I also spend time reading people that I think of as "great thinkers." It is not so important to agree with everything they say in order to learn. I've learned much from Nassim Taleb but disagree with plenty of things he says.

Clearly what is right for one person does not have to be right for another. I believe this supports the idea of taking little bits of process from many places to build your own process which is exactly what I've done.

The picture is where I will not be staying as I fly to Florida today for the Inside ETFs Conference put on by IndexUniverse.

8 comments:

Anonymous said...

Packers 27 Steelers 21

Anonymous said...

Roger

Can you convince a provider to produce Canadian bond ETF's like those being offered by BMO?
Mitchelg

Stephen Drone said...

Thanks for Credit Writedowns, I hadn't heard of that one.

Still looking for a good monthly investing magazine, of course.

WH said...

Stephen,

How will you know when you find it?

Stephen Drone said...

Hah, good point. It will occasionally be as technical as, say, this blog or indexuniverse.com. It will talk about different approaches: top down, bottom up, index, country, large cap vs small cap, etc.

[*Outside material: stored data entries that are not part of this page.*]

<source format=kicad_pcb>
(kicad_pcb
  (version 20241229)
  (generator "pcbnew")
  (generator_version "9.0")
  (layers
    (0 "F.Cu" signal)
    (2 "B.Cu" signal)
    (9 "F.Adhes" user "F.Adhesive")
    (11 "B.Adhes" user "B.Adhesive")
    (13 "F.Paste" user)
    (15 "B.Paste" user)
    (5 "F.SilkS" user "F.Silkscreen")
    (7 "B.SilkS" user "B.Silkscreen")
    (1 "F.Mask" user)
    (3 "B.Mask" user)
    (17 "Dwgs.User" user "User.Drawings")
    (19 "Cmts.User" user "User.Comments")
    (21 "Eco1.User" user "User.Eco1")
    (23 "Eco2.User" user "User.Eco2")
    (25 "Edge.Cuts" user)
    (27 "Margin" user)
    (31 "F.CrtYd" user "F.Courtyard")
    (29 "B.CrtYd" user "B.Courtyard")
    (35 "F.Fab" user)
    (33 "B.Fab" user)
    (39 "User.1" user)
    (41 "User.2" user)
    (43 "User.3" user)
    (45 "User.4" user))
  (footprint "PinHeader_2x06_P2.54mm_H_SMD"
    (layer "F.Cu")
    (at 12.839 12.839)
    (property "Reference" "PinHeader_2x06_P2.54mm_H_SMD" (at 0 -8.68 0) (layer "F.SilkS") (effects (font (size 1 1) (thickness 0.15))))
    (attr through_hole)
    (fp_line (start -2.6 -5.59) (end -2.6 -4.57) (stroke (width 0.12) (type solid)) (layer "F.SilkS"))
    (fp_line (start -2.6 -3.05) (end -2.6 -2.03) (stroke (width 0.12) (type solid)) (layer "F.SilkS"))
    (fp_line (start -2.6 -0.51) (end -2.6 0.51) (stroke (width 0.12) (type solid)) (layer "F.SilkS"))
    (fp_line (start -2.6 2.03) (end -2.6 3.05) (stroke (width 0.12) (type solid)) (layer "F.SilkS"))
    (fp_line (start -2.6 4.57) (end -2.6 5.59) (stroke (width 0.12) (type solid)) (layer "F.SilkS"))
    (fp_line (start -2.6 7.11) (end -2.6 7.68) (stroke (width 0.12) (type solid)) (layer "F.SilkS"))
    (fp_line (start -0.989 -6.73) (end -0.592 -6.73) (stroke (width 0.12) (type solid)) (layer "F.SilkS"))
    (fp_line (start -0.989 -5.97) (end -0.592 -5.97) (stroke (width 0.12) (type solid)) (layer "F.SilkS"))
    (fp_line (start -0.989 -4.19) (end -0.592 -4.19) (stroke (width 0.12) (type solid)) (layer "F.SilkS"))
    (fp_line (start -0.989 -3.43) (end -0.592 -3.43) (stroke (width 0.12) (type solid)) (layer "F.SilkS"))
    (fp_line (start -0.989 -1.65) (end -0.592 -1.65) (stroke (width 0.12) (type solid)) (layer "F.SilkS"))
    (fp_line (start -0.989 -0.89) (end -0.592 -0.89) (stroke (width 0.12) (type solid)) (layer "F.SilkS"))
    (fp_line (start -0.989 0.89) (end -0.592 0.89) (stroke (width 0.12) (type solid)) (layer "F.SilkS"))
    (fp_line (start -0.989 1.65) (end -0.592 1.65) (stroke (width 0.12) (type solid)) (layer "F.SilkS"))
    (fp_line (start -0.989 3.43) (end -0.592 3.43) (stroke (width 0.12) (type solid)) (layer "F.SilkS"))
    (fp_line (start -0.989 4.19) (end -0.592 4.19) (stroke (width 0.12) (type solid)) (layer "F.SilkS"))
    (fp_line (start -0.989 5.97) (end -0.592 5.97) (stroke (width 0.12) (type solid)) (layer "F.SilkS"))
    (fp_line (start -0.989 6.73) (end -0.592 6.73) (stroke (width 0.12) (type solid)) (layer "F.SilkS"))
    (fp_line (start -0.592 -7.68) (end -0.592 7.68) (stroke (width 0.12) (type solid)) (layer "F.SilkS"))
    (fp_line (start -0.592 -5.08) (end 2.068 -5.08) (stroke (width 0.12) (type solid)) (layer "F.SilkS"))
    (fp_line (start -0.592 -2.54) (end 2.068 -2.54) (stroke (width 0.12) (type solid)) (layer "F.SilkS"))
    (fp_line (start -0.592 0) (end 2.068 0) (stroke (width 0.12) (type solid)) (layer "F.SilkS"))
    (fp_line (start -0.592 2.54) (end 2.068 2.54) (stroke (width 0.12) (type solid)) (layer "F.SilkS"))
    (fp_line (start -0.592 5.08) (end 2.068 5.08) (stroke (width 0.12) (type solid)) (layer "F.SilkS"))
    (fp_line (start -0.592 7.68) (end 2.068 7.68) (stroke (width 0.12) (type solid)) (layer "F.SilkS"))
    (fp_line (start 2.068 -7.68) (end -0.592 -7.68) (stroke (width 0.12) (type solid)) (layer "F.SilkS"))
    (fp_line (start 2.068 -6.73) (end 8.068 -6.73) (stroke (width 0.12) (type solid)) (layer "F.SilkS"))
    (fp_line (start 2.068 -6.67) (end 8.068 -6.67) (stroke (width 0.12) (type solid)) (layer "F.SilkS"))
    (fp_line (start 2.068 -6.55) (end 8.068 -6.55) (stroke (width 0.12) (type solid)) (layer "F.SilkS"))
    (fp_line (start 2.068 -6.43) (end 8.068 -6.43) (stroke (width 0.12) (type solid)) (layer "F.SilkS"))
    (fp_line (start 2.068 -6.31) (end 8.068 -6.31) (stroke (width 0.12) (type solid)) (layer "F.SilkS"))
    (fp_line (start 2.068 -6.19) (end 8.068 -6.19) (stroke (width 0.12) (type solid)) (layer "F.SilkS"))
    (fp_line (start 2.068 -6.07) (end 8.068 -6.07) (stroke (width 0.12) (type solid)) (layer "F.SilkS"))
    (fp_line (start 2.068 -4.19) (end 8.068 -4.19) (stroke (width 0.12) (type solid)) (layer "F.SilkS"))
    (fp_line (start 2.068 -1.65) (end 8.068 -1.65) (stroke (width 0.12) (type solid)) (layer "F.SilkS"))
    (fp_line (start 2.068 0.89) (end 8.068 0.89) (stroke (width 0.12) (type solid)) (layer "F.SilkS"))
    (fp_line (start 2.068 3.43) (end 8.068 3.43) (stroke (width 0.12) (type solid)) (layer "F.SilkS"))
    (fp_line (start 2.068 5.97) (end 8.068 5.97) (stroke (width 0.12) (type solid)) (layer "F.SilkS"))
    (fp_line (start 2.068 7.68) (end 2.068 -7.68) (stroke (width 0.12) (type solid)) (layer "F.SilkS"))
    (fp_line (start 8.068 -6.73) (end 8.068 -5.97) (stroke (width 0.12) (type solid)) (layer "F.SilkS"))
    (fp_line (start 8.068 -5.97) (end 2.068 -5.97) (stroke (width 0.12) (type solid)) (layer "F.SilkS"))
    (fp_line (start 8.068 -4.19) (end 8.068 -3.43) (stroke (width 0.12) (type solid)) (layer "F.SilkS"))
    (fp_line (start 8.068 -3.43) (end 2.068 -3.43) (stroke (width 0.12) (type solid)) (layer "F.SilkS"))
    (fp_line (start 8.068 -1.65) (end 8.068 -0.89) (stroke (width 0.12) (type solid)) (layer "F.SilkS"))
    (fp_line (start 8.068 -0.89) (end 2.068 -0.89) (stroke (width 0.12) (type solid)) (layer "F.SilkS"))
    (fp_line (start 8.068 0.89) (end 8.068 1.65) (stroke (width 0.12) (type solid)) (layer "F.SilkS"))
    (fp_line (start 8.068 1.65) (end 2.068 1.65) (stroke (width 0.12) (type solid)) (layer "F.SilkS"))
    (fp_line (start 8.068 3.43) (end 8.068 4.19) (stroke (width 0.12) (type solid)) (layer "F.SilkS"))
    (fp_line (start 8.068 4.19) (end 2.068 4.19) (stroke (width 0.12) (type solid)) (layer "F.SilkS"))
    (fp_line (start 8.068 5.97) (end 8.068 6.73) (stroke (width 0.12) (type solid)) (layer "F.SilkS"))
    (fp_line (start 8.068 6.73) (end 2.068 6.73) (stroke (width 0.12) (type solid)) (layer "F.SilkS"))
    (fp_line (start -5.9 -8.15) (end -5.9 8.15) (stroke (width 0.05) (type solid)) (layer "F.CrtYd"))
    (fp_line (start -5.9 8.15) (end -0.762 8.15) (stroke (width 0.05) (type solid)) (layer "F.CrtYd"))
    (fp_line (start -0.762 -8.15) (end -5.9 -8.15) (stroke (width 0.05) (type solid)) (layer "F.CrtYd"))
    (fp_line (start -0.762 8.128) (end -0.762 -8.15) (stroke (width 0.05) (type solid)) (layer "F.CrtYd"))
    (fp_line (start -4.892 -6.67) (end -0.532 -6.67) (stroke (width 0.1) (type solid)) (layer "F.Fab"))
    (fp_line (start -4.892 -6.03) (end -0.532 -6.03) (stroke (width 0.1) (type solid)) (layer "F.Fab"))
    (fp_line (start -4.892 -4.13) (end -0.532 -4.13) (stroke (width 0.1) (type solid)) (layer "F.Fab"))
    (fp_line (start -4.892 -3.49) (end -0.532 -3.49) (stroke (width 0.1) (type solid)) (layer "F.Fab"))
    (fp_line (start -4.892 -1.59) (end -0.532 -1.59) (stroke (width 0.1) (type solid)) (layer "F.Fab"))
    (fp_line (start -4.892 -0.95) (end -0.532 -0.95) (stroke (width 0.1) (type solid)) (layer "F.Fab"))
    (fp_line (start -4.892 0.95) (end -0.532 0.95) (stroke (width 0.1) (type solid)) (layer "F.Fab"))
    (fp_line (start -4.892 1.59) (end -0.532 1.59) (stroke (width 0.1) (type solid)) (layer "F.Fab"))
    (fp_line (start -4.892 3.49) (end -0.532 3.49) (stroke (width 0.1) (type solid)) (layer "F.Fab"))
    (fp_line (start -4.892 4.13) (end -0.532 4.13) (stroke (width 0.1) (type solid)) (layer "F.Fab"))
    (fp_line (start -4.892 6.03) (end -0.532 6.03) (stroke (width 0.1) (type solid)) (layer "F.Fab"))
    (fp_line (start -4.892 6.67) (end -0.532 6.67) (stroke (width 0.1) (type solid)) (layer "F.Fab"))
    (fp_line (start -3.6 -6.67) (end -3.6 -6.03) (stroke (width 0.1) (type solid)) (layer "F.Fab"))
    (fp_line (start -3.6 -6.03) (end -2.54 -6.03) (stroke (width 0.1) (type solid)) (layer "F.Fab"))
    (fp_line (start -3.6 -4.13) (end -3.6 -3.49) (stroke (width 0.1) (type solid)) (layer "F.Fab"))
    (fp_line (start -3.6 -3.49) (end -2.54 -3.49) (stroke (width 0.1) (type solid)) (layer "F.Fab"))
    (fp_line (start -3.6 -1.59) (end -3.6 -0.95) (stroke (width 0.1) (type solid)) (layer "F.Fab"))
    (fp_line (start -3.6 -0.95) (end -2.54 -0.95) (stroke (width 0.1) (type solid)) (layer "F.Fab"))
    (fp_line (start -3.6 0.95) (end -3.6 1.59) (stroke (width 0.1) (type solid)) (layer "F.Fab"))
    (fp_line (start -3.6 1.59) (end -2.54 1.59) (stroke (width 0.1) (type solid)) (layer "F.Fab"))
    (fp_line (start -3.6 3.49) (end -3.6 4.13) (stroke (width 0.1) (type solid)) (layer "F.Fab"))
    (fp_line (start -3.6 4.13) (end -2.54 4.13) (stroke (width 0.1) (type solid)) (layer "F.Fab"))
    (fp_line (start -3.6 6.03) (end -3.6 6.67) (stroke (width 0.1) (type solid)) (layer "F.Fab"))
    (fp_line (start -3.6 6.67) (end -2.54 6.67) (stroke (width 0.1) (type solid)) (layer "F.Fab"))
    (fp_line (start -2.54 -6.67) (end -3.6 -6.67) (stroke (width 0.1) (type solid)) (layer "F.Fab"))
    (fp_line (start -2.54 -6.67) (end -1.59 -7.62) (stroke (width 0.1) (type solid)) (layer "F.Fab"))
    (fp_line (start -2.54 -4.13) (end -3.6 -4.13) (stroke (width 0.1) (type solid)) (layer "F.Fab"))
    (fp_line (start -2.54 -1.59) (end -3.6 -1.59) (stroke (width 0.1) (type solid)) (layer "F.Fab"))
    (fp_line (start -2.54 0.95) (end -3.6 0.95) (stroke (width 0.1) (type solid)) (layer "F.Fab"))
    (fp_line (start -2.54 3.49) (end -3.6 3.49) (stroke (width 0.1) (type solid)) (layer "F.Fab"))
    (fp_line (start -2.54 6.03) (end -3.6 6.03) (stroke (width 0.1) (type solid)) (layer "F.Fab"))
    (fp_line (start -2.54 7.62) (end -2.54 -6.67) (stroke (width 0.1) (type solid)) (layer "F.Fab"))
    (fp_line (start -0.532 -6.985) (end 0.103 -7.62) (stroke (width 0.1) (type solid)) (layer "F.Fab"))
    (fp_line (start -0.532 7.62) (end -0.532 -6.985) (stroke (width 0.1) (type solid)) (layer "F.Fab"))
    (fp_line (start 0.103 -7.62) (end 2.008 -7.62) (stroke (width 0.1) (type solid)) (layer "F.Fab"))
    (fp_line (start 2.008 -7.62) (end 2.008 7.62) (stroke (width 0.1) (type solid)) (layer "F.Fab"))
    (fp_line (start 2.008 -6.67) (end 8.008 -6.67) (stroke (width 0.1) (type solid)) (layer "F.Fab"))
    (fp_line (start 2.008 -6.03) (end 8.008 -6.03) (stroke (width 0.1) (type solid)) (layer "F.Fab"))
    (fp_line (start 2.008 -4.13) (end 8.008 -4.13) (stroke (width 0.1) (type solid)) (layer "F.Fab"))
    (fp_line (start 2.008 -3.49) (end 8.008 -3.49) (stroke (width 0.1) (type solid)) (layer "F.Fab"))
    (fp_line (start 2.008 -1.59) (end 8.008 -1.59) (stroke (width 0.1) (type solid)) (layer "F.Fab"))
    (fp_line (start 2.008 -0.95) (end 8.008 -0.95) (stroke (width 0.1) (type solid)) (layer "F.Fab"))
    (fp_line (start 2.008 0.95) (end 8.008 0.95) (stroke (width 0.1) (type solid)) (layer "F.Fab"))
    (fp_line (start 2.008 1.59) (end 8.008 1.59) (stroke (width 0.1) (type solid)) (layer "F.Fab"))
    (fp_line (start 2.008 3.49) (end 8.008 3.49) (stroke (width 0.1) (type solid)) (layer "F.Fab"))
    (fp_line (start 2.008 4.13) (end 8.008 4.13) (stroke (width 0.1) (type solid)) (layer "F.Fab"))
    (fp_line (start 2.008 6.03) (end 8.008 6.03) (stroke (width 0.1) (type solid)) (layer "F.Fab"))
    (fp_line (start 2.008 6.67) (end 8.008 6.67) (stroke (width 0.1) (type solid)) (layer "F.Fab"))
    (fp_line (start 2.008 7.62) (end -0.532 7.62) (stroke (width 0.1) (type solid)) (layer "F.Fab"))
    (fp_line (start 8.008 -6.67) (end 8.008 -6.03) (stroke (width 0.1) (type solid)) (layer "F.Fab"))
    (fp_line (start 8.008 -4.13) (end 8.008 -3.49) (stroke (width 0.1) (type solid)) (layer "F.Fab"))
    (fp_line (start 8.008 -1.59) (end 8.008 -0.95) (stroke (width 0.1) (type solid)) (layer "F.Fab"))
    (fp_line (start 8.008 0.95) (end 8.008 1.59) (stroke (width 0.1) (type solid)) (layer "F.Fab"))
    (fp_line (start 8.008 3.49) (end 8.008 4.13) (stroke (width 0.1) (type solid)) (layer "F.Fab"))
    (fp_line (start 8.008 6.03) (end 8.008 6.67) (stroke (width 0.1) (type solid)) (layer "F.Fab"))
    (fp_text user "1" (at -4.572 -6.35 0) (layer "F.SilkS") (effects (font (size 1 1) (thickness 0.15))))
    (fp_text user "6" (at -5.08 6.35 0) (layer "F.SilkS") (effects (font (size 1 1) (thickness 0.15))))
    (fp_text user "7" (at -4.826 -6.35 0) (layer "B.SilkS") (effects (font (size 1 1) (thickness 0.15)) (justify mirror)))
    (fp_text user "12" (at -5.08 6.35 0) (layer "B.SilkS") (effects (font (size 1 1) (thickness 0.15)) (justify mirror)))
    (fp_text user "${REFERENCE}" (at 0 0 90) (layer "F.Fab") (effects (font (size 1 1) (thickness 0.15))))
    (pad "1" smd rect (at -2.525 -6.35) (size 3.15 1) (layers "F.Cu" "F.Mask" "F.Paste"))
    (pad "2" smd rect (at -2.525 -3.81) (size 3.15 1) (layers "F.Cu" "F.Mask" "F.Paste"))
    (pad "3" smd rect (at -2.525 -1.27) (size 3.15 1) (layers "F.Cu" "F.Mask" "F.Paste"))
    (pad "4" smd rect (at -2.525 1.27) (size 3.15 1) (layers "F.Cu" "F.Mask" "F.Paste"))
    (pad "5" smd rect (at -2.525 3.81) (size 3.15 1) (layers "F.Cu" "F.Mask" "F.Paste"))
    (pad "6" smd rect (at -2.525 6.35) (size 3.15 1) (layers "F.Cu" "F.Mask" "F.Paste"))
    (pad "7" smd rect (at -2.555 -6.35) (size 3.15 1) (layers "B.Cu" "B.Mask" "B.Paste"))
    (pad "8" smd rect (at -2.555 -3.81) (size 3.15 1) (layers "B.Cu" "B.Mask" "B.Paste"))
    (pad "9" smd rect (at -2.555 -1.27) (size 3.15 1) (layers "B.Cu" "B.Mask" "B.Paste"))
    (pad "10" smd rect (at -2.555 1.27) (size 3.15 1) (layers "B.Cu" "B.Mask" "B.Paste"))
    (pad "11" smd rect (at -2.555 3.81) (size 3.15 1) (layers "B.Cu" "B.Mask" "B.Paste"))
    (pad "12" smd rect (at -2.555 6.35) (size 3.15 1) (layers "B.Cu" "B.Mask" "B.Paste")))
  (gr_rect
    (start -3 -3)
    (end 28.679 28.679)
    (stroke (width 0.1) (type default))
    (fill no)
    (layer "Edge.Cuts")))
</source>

Most importantly, I'll learn something every couple of months or get ideas I want to research. That's always the key - if it gives me an idea I want to do further research on, the magazine has accomplished something.

WH said...

Stephen,

Check this out. Don't know how much you want to pay. Access to the archives used to be free, but you have to be a member now at $119/year. There's lots of good stuff.

http://www.fpanet.org/journal/CurrentIssue/TableofContents/

For example, in this issue, "Is Buy and Hold Dead? Exploring the Costs of Tactical Reallocation"

Anonymous said...

http://www.fpanet.org/journal/CurrentIssue/TableofContents/SlowTimingtheMarket/

This is pretty interesting as well. A good statistical treatment of a concept that's been discussed alot.
It seems that the site is free for current issue.

Anonymous said...

Sorry, Article is slow timing the market.